Bianca.Lieko 29/08/2018
Em meio ao nosso mundo escondem-se coisas que nós nos esforçamos para fingir que não existem. A que ponto essa ignorância se extende? É justamente com esse limite que Neil Gaiman brinca em tantas outras, e também nessa história.
Richardrichardmayhewdick, ou Richard Mayhew (um perfeito mocinho genérico), mudou-se há algum tempo para Londres, onde trabalha em um escritório genérico, e vive uma vida perfeitamente comum (sem nem sequer se dar conta do quanto), com uma namorada bonita, esnobe e bem sucedida genérica. Mas a sua rotina é quebrada, quando uma jovenzinha surge de uma parede, no seu caminho.

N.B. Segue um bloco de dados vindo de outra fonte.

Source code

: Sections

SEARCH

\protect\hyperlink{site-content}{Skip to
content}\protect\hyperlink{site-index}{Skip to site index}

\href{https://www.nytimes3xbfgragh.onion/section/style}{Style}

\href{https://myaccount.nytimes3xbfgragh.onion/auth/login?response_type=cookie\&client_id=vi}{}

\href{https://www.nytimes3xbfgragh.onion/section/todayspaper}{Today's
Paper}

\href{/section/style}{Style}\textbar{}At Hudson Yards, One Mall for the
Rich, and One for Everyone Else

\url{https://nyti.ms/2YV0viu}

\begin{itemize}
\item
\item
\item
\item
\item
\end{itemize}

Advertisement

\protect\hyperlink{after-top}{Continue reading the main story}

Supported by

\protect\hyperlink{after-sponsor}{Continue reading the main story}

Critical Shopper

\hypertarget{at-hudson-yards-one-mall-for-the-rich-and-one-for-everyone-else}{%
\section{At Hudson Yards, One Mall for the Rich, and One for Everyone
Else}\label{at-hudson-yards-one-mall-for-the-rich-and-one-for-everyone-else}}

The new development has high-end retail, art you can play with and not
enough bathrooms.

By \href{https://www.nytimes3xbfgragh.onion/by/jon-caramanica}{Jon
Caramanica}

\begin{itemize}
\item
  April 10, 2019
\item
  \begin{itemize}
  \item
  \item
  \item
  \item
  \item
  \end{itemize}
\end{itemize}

Suja, ferida, semiconsciente e com uma grande resistência a hospitais, Lady Door apresenta Richard a um mundo (que sempre esteve sob seus pés, nas ruelas e becos mais escuros que cruzavam seus caminhos no dia-a-dia, e nos telhados sobre sua cabeça, mesmo que ele, assim como nós que sempre nos recusamos a olhar para seus habitantes, nunca sonharia pedir por qualquer coisa dessas) mas depois de vislumbrá-lo, voltar à sua pacata e confortávelvida na Londres de cima é praticamente impossível.
Contudo, nosso clichêsissimo "herói" não desiste, passando por maldições, profecias, assassinatos, seres mágicos quase-humanos, monstros, problemas sociais e outras pessoas com responsabilidades e dramas muito piores do que as dele, em busca da chave para seu retorno.
Personagens fantásticos, que parecem caricatos, repentinamente se transformam em humanos e nos dão choques de realidade.
É uma história vertiginosa, que aproxima o ridículo do grotesco para criar seu humor irônico, mas é justamente nesses momentos que ela se torna (contraditória e espantosamente) realista. Fazendo com que as mais absurdas situações soem sérias. É uma aventura de fantasia com uma crítica social ácida sutil.
Recomendo fortemente essa história para qualquer um que goste de procurar por segredos em uma praça abandonada, nos tijolos dispostos de maneira estranha em um muro, numa antiga tamoa de esgoto de ferro fundido, ou até na conversa de estranhos. E também para os que não gostem de distrair a cabeça com esse tipo de bobagem, talvez algumas pessoas precisem aprender a olhar para cantos esquecidos.